• **SELECTED EXTRACT**

Again rather than step by step with screen shots, here is the query code I used for transforming the registered and well known port data from Wikipedia.

Source = Web.Page(Web.Contents("")), 
Data2 = Source{2}[Data], 
#"Changed Type" = Table.TransformColumnTypes(Data2,{{"Port", type text}, {"TCP", type text}, {"UDP", type text}, {"Description", type text}, {"IANA status[1]", type text}}), 
#"Promoted Headers" = Table.PromoteHeaders(#"Changed Type", [PromoteAllScalars=true]), 
#"Changed Type1" = Table.TransformColumnTypes(#"Promoted Headers",{{"Port", type text}, {"TCP", type text}, {"UDP", type text}, {"Description", type text}, {"IANA status", type text}}), 
#"Filtered Rows" = Table.SelectRows(#"Changed Type1", each ([TCP] <> null and [TCP] <> "?" and [TCP] <> "No" and [TCP] <> "Ports 27036 & 27037") and ([UDP] = "Assigned" or [UDP] = "Reserved" or [UDP] = "Yes" or [UDP] = "Yes/No")), #"Split Column by Delimiter" = Table.SplitColumn(#"Filtered Rows", "Port", Splitter.SplitTextByDelimiter("–", QuoteStyle.Csv), {"Port.1", "Port.2"}), 
#"Changed Type2" = Table.TransformColumnTypes(#"Split Column by Delimiter",{{"Port.1", Int64.Type}, {"Port.2", Int64.Type}}), 
#"Renamed Columns" = Table.RenameColumns(#"Changed Type2",{{"Port.2", "Range End"}, {"Port.1", "Port Range Start"}}) 
#"Renamed Columns"


All this is really doing apart from the additional columns for port ranges, is stripping out information that I’m not really interested in such as non-standard ports etc.

• **RECORDED INFORMATION**
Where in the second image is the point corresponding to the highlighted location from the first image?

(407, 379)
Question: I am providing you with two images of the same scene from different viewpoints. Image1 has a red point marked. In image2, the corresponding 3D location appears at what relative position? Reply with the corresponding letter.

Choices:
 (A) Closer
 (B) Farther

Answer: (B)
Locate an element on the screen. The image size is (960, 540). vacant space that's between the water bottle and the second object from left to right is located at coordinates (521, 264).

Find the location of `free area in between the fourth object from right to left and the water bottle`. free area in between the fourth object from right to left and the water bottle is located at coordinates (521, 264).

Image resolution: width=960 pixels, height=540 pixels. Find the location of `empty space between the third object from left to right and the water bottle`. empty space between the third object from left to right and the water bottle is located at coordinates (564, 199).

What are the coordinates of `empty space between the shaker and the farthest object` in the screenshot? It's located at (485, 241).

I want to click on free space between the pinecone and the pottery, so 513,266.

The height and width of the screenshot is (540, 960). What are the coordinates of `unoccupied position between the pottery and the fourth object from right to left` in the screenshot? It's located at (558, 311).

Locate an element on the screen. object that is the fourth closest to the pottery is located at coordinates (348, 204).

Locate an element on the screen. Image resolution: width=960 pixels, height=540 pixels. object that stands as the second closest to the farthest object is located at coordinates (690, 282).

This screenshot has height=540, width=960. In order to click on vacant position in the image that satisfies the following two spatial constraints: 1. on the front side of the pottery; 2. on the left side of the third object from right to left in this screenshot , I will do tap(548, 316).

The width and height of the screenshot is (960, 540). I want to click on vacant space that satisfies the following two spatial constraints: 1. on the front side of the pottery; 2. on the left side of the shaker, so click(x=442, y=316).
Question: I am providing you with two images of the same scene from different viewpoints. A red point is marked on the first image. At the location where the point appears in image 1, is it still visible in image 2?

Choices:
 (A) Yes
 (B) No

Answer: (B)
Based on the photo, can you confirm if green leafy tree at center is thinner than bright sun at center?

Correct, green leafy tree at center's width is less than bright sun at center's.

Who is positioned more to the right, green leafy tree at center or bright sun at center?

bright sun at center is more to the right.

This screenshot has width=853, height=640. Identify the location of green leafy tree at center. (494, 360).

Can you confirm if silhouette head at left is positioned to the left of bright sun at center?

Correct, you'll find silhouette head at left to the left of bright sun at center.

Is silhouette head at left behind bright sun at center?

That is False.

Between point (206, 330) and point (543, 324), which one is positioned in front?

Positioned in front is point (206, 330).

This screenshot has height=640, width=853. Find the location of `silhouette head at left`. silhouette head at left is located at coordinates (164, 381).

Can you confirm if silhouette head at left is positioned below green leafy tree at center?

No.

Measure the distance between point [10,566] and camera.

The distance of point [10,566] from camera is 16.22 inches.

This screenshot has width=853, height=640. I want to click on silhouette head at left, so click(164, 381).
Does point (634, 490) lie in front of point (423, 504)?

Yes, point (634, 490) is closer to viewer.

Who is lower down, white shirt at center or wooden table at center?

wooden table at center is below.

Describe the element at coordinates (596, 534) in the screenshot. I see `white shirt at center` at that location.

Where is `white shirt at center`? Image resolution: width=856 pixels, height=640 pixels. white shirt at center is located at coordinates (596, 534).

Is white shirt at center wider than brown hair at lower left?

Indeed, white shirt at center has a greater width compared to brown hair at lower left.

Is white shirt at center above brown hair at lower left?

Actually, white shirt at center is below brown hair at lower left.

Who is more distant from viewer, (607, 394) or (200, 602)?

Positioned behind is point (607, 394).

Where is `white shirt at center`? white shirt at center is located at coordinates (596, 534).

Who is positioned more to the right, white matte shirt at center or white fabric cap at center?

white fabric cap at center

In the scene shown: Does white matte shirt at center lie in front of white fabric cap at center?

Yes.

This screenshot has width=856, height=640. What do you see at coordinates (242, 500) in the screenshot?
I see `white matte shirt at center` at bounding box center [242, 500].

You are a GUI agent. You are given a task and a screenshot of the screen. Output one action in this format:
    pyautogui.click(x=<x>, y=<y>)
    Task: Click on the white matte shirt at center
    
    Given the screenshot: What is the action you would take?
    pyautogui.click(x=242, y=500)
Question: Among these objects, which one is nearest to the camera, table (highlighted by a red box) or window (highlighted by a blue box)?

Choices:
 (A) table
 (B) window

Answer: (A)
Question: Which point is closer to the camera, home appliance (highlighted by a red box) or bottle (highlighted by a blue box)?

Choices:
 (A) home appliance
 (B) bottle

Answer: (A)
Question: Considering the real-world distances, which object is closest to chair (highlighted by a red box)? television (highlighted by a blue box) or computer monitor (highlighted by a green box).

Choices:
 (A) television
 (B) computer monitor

• **ABOUT THIS TASK**
In the port query text, what new name does the renaming step give to the column "Port.2"? The items have nothing to do with any task on this page.

• **ANSWER TO THE EXERCISE**
It is renamed "Range End".